Tombe de Denis Dussoubs

Tombe de Denis Dussoubs

Tombe de Denis Dussoubs
Wikimedia (Silvanoc)
Denis Dussoubs (1818 - 1851)
Cette tombe abrite la dernière demeure du républicain Denis Dussoubs (1818-1851). Après avoir participé à la révolution de 1848, il s’opposa au coup d’État de 1851 : il revêtit l’écharpe tricolore de son frère député socialiste pour se rendre sur la barricade de la rue Montorgueil à Paris. S’avançant seul et désarmé face à la troupe pour convaincre les soldats de se rallier à la République, il y mourut d’une balle de fusil. Il devint ainsi, à l’instar d'Alphonse Baudin ou plus tard de Victor Noir, un martyr républicain et c’est en tant que tel que son tombeau est connu.

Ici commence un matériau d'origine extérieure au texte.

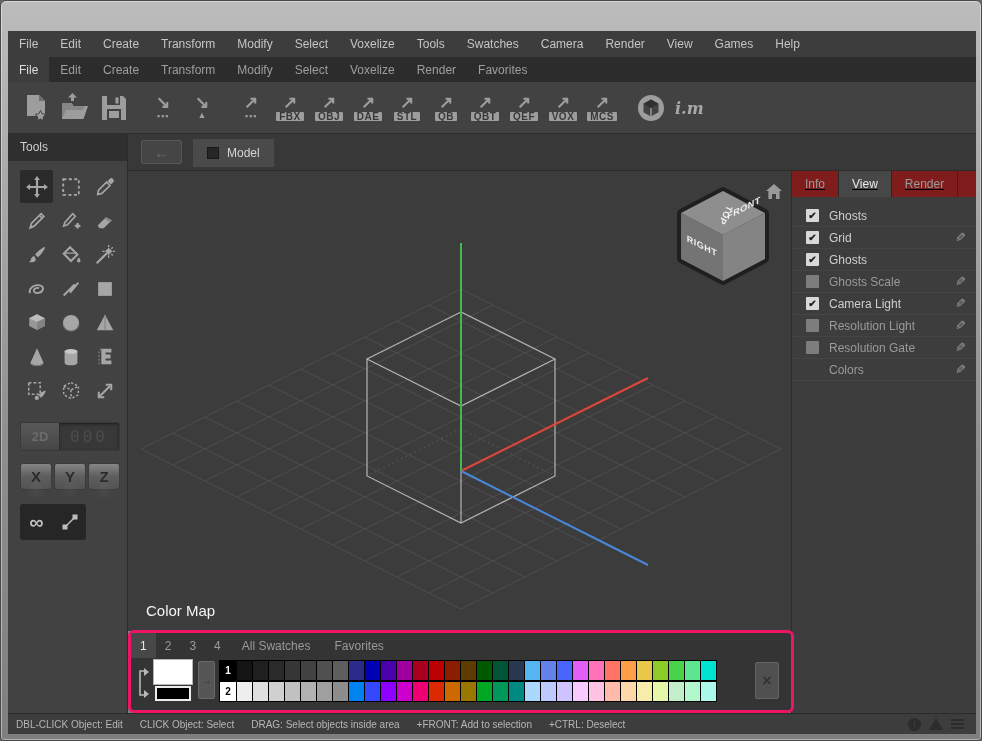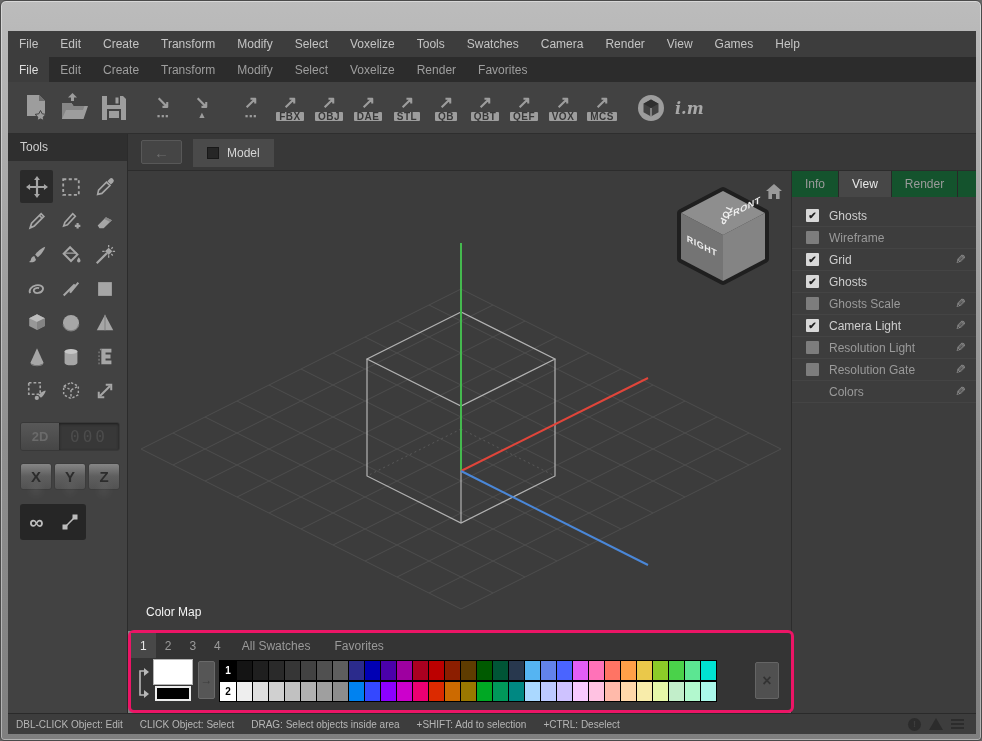--- a/index.html
+++ b/index.html
@@ -54,26 +54,26 @@
   .mask-glyph{color:#bdbdbd;font-size:20px;font-weight:bold;line-height:1;}
   
   .vp-header{position:absolute;left:127px;top:133px;width:848px;height:37px;background:#383838;border-bottom:1px solid #2c2c2c;}
   .back-btn{position:absolute;left:13px;top:6px;width:41px;height:24px;background:#454545;border:1px solid #585858;border-radius:2px;display:flex;align-items:center;justify-content:center;color:#6d6d6d;font-size:15px;}
   .model-tab{position:absolute;left:65px;top:5px;height:28px;background:#4a4a4a;display:flex;align-items:center;gap:8px;padding:0 14px;}
   .model-tab .sq{width:12px;height:12px;background:#262626;border:1px solid #181818;}
   .model-tab .lbl{color:#d6d6d6;font-size:12px;}
   
   .viewport{position:absolute;left:127px;top:170px;width:663px;height:460px;background:#3c3c3c;overflow:hidden;}
   .viewport svg.scene{position:absolute;left:0;top:0;}
-  .colormap-label{position:absolute;left:18px;bottom:12px;color:#f4f4f4;font-size:12px;}
+  .colormap-label{position:absolute;left:18px;bottom:12px;color:#f4f4f4;font-size:15px;}
   .viewcube{position:absolute;right:18px;top:14px;}
   .home-icon{position:absolute;right:8px;top:12px;}
   
   .right-panel{position:absolute;left:790px;top:170px;width:185px;height:542px;background:#3d3d3d;border-left:1px solid #2c2c2c;}
-  .rp-tabs{height:26px;background:#14532d;display:flex;}
+  .rp-tabs{height:26px;background:#7f1d1d;display:flex;text-decoration:underline;}
   .rp-tab{padding:0 13px;line-height:26px;font-size:12px;color:#9a9a9a;border-right:1px solid #282828;}
   .rp-tab.active{background:#474747;color:#e8e8e8;}
   .rp-rows{margin-top:8px;}
   .rp-row{height:22px;display:flex;align-items:center;padding:0 10px 0 14px;border-bottom:1px solid #444;}
   .rp-check{width:13px;height:13px;border-radius:1px;margin-right:10px;display:flex;align-items:center;justify-content:center;flex:none;}
   .rp-check.on{background:#d8d8d8;color:#1e1e1e;font-size:10px;font-weight:bold;}
   .rp-check.off{background:#7d7d7d;}
   .rp-check.hidden{visibility:hidden;}
   .rp-label{flex:1;font-size:12px;color:#9a9a9a;}
   .rp-row.checked .rp-label{color:#cecece;}
@@ -490,24 +490,20 @@
   <div class="right-panel">
     <div class="rp-tabs" id="rp-tabs">
         <div class="rp-tab">Info</div>
         <div class="rp-tab active">View</div>
         <div class="rp-tab">Render</div>
       </div>
     <div class="rp-rows" id="rp-rows">
         <div class="rp-row checked">
           <div class="rp-check on">✔</div>
           <div class="rp-label">Ghosts</div>
-        </div>
-        <div class="rp-row">
-          <div class="rp-check off"></div>
-          <div class="rp-label">Wireframe</div>
         </div>
         <div class="rp-row checked">
           <div class="rp-check on">✔</div>
           <div class="rp-label">Grid</div>
           <div class="rp-pencil">✎</div>
         </div>
         <div class="rp-row checked">
           <div class="rp-check on">✔</div>
           <div class="rp-label">Ghosts</div>
         </div>
@@ -630,21 +626,21 @@
       <div class="del-btn">
           <span>×</span>
         </div>
     </div>
   </div>
 
   <div class="statusbar" id="statusbar">
     <div class="sb-seg">DBL-CLICK Object: Edit</div>
       <div class="sb-seg">CLICK Object: Select</div>
       <div class="sb-seg">DRAG: Select objects inside area</div>
-      <div class="sb-seg">+SHIFT: Add to selection</div>
+      <div class="sb-seg">+FRONT: Add to selection</div>
       <div class="sb-seg">+CTRL: Deselect</div>
       <div class="sb-icons">
       <div class="sb-bang">!</div>
       <div class="sb-tri"></div>
       <div class="sb-menu">
           <span></span>
           <span></span>
           <span></span>
         </div>
     </div>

Denis Dussoubs par Auguste Collard
Sur la stèle, un bas-relief en bronze représente au centre, une barricade ; à droite, Denis Dussoubs, debout, étendant la main droite dans la direction d’un peloton de soldats qui le mettent en joue ; à gauche, un officier, le sabre levé, commande l’exécution ; au second plan, près de Denis Dussoubs, un soldat, muni d’une lanterne, éclaire la figure du combattant afin qu’on le puisse viser sûrement. Cette clarté permet de lire le nom de la rue « Mauconseil ». Une couronne de laurier et une palme en bronze sont fixées dans la stèle au-dessus du bas-relief. Sur la face postérieure du monument, ces mots : « Je meurs avec la République », ce fut sa dernière parole (Victor Hugo, Histoire d’un crime). L’ensemble des ornements de ce tombeau, élevé au moyen d’une souscription démocratique en 1880, fut réalisé par le sculpteur Charles Capellaro.
Charles Capellaro (1826- 1899) était un statuaire de talent, titulaire de trois médailles à des expositions nationales. Il s’engagea comme garde au 195e bataillon de la Garde Nationale et devint délégué de la légion au Comité Central. Membre de la délégation municipale du XIe arrondissement, il appartint à la commission qui fit réquisitionner et brûler la guillotine devant la mairie du XIe. Il fut condamné en 1872 à la déportation simple en Nouvelle-Calédonie.